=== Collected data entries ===
⁂
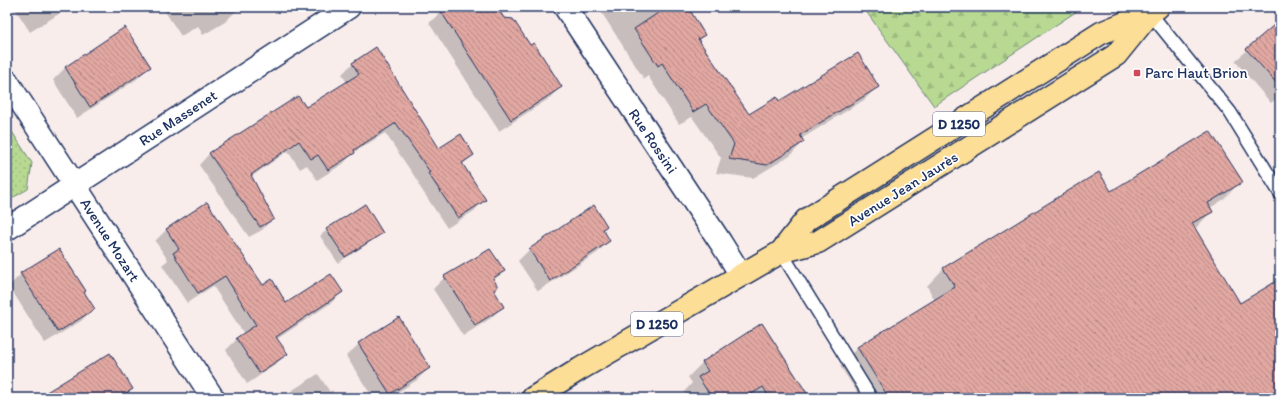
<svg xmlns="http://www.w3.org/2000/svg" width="1287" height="405" font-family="Itim,sans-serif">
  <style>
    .forest { fill: url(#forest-firs); stroke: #6a8478 }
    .garden { fill: url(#garden-dots); stroke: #6a8478 }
    .shadow { fill: #0003 }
    .building { fill: url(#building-back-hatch); stroke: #1b2f5e }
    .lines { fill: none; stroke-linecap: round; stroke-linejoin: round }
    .lane-casing { stroke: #1b2f5e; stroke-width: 15 }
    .street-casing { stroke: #1b2f5e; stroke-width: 25 }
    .primary-casing { stroke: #1b2f5e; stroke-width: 25 }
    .lane { stroke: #fff; stroke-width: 12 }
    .street { stroke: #fff; stroke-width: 22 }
    .primary { stroke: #fdde96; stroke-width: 22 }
    .poi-dot { fill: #d1495b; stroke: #fff; stroke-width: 1.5 }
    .labels { text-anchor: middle; stroke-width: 3.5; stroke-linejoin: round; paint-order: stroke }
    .shield { fill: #fff; stroke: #5f6d8e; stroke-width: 1 }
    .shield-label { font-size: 14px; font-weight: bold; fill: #1b2f5e }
    .poi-label { font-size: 15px; fill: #1b2f5e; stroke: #fff; text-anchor: start }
    .street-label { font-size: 15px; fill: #1b2f5e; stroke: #fff }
  </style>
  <defs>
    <pattern id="forest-firs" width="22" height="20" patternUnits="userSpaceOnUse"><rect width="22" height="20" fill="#b8d992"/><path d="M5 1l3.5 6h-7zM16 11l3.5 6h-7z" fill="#9ebb80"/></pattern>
    <pattern id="garden-dots" width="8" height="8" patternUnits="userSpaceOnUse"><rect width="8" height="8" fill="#b8d992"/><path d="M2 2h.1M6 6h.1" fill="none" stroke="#9ebb80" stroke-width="1.8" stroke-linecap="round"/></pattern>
    <pattern id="building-back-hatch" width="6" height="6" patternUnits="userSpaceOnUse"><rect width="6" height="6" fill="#e1a7a1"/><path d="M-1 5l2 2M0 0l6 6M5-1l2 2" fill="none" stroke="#b68886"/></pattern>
  </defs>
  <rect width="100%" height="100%" fill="#f9edec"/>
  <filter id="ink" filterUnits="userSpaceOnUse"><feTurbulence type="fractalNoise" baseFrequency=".025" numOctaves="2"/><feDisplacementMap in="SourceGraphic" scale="8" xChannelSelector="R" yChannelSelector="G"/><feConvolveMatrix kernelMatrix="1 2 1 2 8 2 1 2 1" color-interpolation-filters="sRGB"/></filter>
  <g filter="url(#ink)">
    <polygon class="forest" points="863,7 1083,7 934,106"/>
    <polygon class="garden" points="7,124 32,163 28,189 7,201"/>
    <g class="shadow">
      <polygon points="14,7 70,7 30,32"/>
      <polygon points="162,7 236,7 237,10 225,22 203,35 198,26 181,36"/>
      <polygon points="448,7 496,7 503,19 530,47 561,86 550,98 499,131 429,23 441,12"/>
      <polygon points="598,7 687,7 704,35 698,41 749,115 779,102 878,86 864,100 801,139 803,142 790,156 753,178 716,173 721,158 692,117 679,124 648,76 644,79"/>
      <polygon points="1280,22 1280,96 1271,103 1235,61"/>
      <polygon points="125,29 149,67 137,79 77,118 53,80 65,68"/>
      <polygon points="352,64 439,150 473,155 462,165 484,200 474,211 447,228 418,184 419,183 385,133 353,153 343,164 317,180 307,165 300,169 288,151 251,177 272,219 262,230 249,237 199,165 209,154 298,97 305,108 347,83 342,74"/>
      <polygon points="1241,181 1224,199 1210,208 1212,211 1194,230 1239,304 1280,280 1280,398 861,398 840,366 857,348 935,301 927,286 944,268 1111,193"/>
      <polygon points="207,203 262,286 286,304 342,292 331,303 277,339 286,354 275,365 247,384 226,350 237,339 244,334 213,286 187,303 162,265 168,260 155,241 166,230"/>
      <polygon points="327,230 381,233 375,239 338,263 320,236"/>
      <polygon points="602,230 609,241 597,253 538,291 518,261 530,249"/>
      <polygon points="504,271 493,281 493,290 503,306 491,318 463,336 433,289 445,277"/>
      <polygon points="21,274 83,292 93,309 81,321 45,343 9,286"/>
      <polygon points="762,325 809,398 688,398 684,392 692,383 688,377 702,363"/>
      <polygon points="359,344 429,368 417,380 389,398 373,398 346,356"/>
      <polygon points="318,374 330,392 332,390 337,398 283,398 288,393"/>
      <polygon points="132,389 123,398 40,398"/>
    </g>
    <g class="building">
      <polygon points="438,7 497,7 504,18 513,19 530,45 534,43 562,87 511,120"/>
      <polygon points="667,7 688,7 705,35 698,39 749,114 777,97 779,101 858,53 879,87 800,135 804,142 767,165 729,159 734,144 706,104 693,112 662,63 658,66 634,29"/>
      <polygon points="1280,20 1280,87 1246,49"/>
      <polygon points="125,27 151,67 90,107 65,67"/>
      <polygon points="376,47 439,148 461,134 474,155 462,163 486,200 458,218 428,173 430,172 396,123 354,150 355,153 328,170 318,155 311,159 299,141 251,175 274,219 260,227 209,153 298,96 306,107 359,74 352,63"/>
      <polygon points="1210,131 1243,182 1208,203 1213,212 1192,223 1240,303 1280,279 1280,398 889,398 857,347 955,287 943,268 1099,172 1111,191"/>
      <polygon points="207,202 263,285 272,279 286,303 331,274 343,292 276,337 288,354 259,373 236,338 256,325 225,276 198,293 173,253 179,249 166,229"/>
      <polygon points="365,204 383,233 345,257 326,229"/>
      <polygon points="594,205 607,226 603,229 610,241 550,281 529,249"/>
      <polygon points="59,249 86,291 84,292 95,309 58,332 20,273"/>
      <polygon points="490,249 505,271 493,278 498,287 494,290 504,307 475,325 444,276"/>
      <polygon points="399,317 430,368 390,394 358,343"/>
      <polygon points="762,323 810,398 770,398 763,387 745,398 712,398 698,377 708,371 702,362"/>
      <polygon points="110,353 133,389 118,398 37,398"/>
    </g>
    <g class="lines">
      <defs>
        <g id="lane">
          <polyline points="1150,13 1230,112 1280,193"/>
          <polyline points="781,252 871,398"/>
        </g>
        <g id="street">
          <polyline points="565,7 721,243 741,275"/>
          <polyline points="7,81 213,398"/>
          <polyline points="7,229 349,7"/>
        </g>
        <g id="primary">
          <polyline points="781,252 806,220 1101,33 1147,14"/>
          <polyline points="533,398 580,369 781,252 818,242 1116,55 1150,13 1158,7"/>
        </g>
      </defs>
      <use href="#lane" class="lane-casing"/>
      <use href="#street" class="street-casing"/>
      <use href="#primary" class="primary-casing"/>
      <use href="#lane" class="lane"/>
      <use href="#street" class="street"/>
      <use href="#primary" class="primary"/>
    </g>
  </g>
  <rect class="poi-dot" x="1133" y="69" width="8" height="8" rx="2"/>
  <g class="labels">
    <g class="shield">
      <rect x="933" y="112" width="52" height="24" rx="3"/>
      <rect x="631" y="312" width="52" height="24" rx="3"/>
    </g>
    <g class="shield-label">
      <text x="959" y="129">D 1250</text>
      <text x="657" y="329">D 1250</text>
    </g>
    <g class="poi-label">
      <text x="1145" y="78">Parc Haut Brion</text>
    </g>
    <g class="street-label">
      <text transform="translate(178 118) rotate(-33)" y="5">Rue Massenet</text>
      <text transform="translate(653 141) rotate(56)" y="5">Rue Rossini</text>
      <text transform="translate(903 189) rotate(-32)" y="5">Avenue Jean Jaurès</text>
      <text transform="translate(110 240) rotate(57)" y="5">Avenue Mozart</text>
    </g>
  </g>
  <rect width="1287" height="405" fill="none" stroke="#fff" stroke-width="24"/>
  <rect x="12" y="12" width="1263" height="381" fill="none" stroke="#1b2f5e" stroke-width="1.5" filter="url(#ink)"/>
</svg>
⁂
=== REQUIRED WORK ===
There is a run of lines above from the one with "#fff; stroke-width: 12" to the one with "#fff; stroke: #5f6d8e;"; print exactly that run, both ends included, and nothing else.

=== RESPONSE FOR THIS EXERCISE ===
    .lane { stroke: #fff; stroke-width: 12 }
    .street { stroke: #fff; stroke-width: 22 }
    .primary { stroke: #fdde96; stroke-width: 22 }
    .poi-dot { fill: #d1495b; stroke: #fff; stroke-width: 1.5 }
    .labels { text-anchor: middle; stroke-width: 3.5; stroke-linejoin: round; paint-order: stroke }
    .shield { fill: #fff; stroke: #5f6d8e; stroke-width: 1 }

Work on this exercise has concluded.